Report each line of the records below that uses the word "hand".

(Limb landmark coordinates)
┌────────

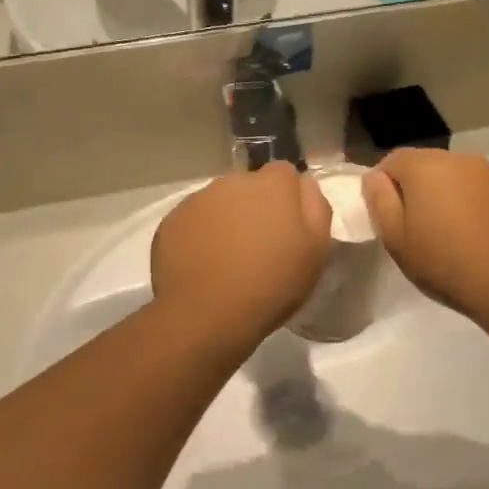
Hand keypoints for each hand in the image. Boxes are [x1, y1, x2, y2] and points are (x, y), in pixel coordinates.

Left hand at [152, 162, 331, 340]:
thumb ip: (316, 208)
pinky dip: (200, 234)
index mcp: (273, 184)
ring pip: (219, 202)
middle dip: (255, 207)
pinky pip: (194, 220)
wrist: (207, 314)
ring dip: (226, 219)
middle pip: (250, 186)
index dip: (288, 198)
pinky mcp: (172, 220)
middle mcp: (233, 181)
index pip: (285, 173)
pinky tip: (204, 265)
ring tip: (228, 259)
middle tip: (259, 246)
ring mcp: (198, 199)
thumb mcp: (316, 251)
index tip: (288, 227)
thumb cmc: (272, 284)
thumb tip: (305, 185)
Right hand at [363, 150, 488, 320]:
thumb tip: (376, 177)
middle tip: (415, 226)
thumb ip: (379, 200)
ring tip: (448, 232)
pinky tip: (476, 235)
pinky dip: (473, 204)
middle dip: (416, 188)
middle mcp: (459, 159)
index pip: (392, 161)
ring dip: (446, 195)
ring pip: (456, 177)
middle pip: (426, 165)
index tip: (386, 214)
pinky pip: (481, 190)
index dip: (383, 185)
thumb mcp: (395, 238)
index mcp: (425, 166)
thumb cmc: (443, 262)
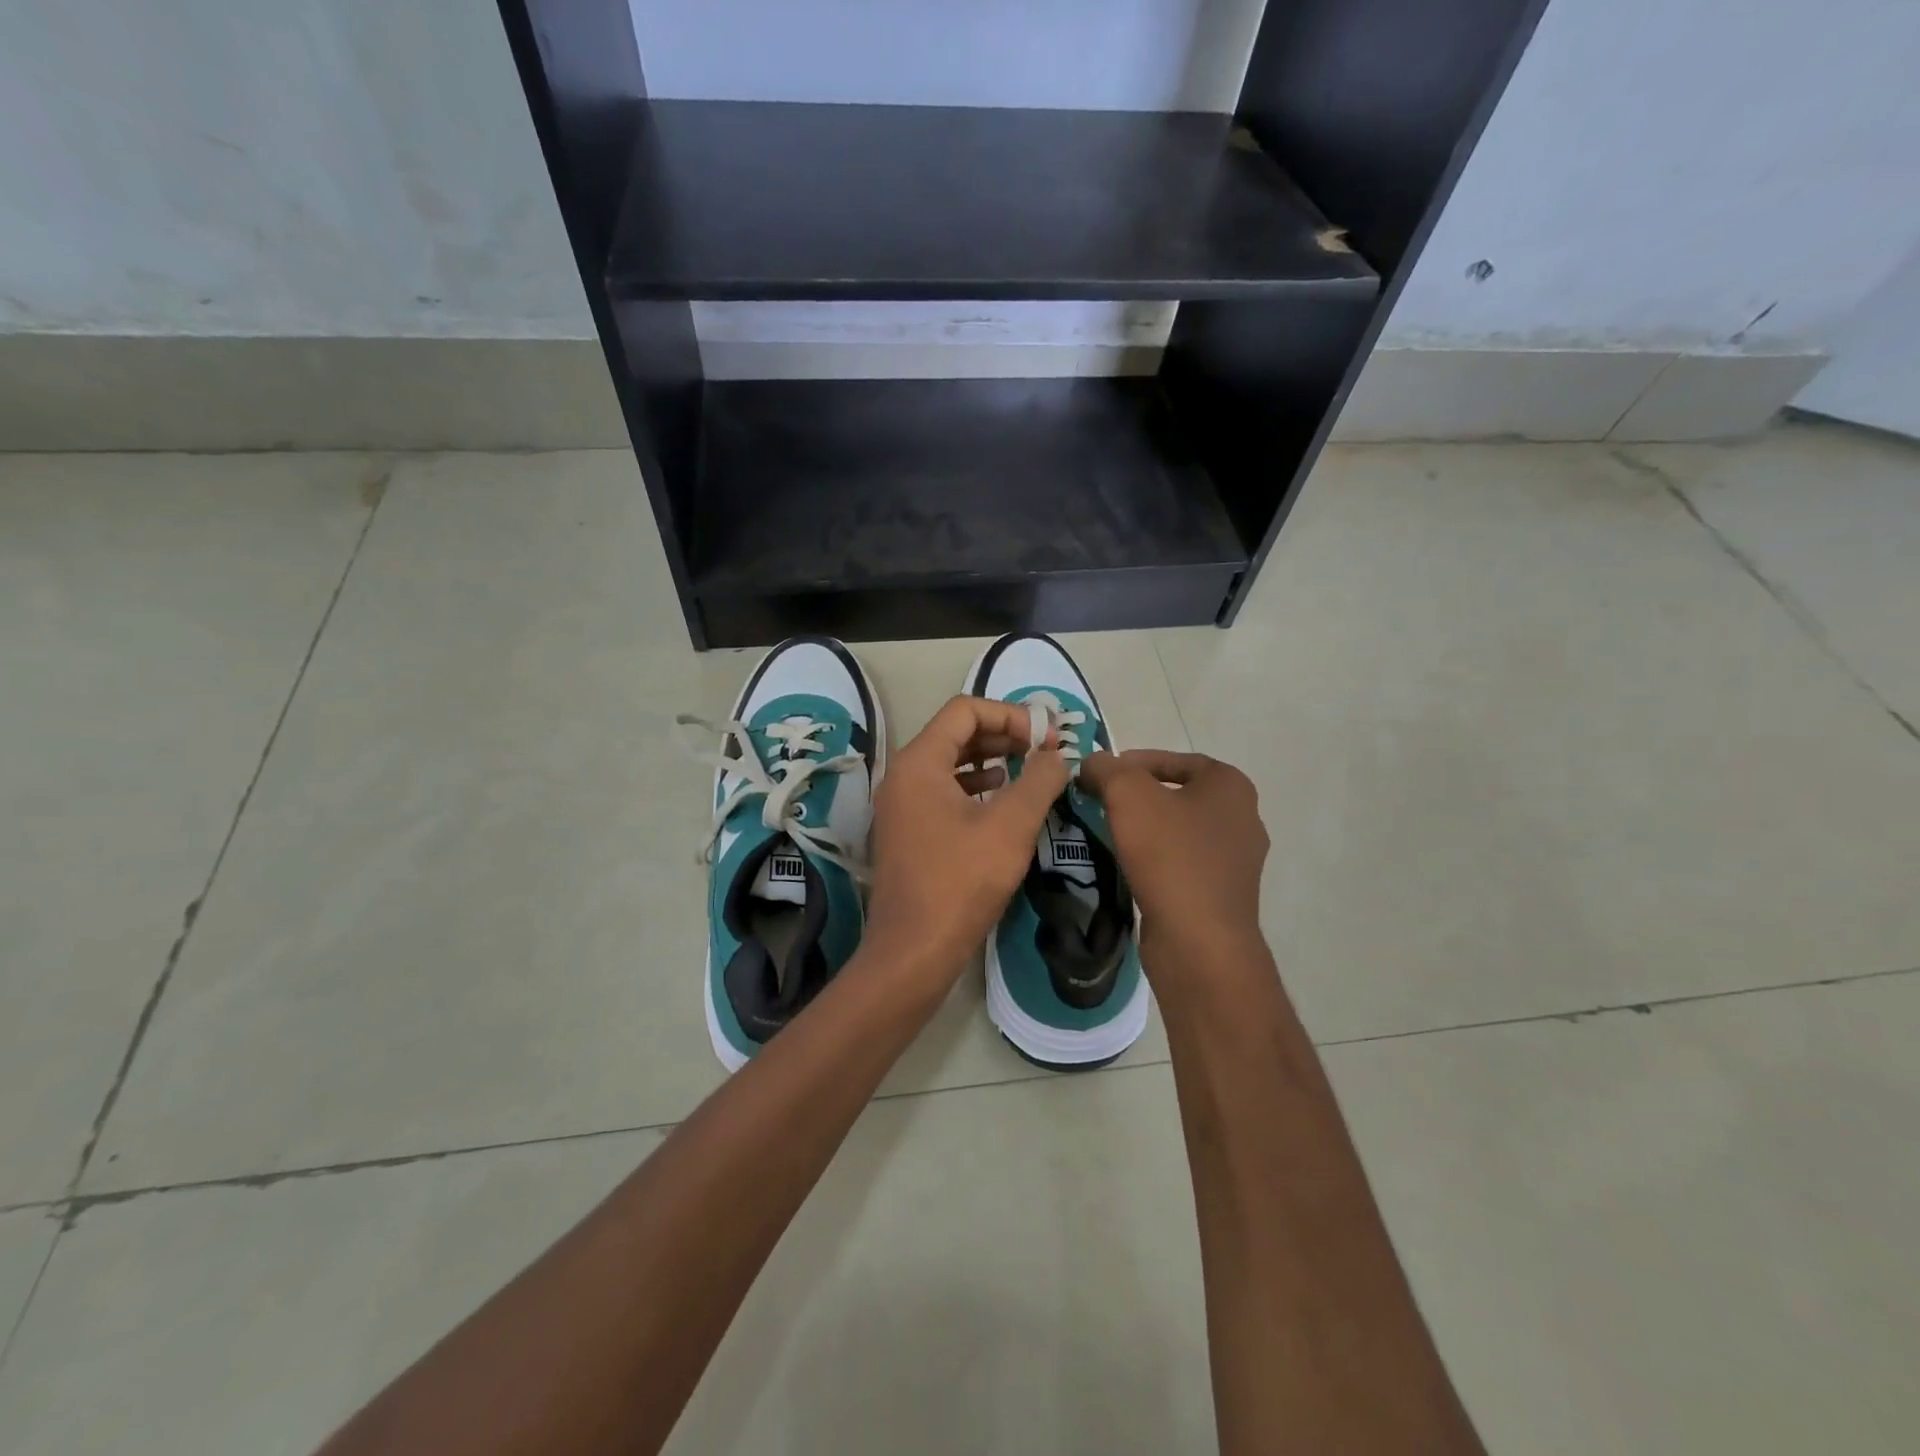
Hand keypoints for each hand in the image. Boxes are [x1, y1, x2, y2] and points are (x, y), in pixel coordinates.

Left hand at [865, 696, 1070, 985]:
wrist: (913, 950)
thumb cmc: (961, 881)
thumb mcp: (1011, 825)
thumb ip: (1039, 780)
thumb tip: (1058, 755)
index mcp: (920, 762)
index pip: (966, 710)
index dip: (1011, 714)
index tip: (1047, 737)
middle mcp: (903, 775)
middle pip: (956, 733)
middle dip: (1004, 735)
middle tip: (1045, 750)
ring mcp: (901, 804)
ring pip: (950, 763)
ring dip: (992, 760)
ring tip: (1030, 770)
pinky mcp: (908, 830)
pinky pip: (943, 791)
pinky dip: (975, 786)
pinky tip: (1002, 799)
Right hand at [1077, 750, 1269, 976]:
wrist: (1199, 941)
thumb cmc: (1170, 856)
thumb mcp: (1128, 795)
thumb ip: (1107, 769)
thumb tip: (1093, 764)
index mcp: (1231, 787)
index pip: (1176, 759)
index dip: (1134, 761)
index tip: (1101, 775)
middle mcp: (1243, 819)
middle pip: (1177, 795)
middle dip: (1137, 797)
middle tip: (1100, 802)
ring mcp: (1236, 861)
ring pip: (1179, 831)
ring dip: (1145, 829)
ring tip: (1108, 833)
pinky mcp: (1222, 895)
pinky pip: (1182, 864)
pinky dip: (1155, 860)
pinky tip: (1129, 867)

└────────

» **Answer to this task**:
Hand keypoints for each hand in the image. Boxes are [x1, y1, x2, y2] and points are (x, y), in pixel coordinates.
Left hand at [152, 162, 331, 340]:
Right hand at [363, 150, 488, 320]:
Hand keypoints for each hand in the image. Boxes are [x1, y1, x2, y2] and points are (x, y), in pixel coordinates.
Left hand at [865, 696, 1070, 985]:
Right hand at [1077, 750, 1269, 976]:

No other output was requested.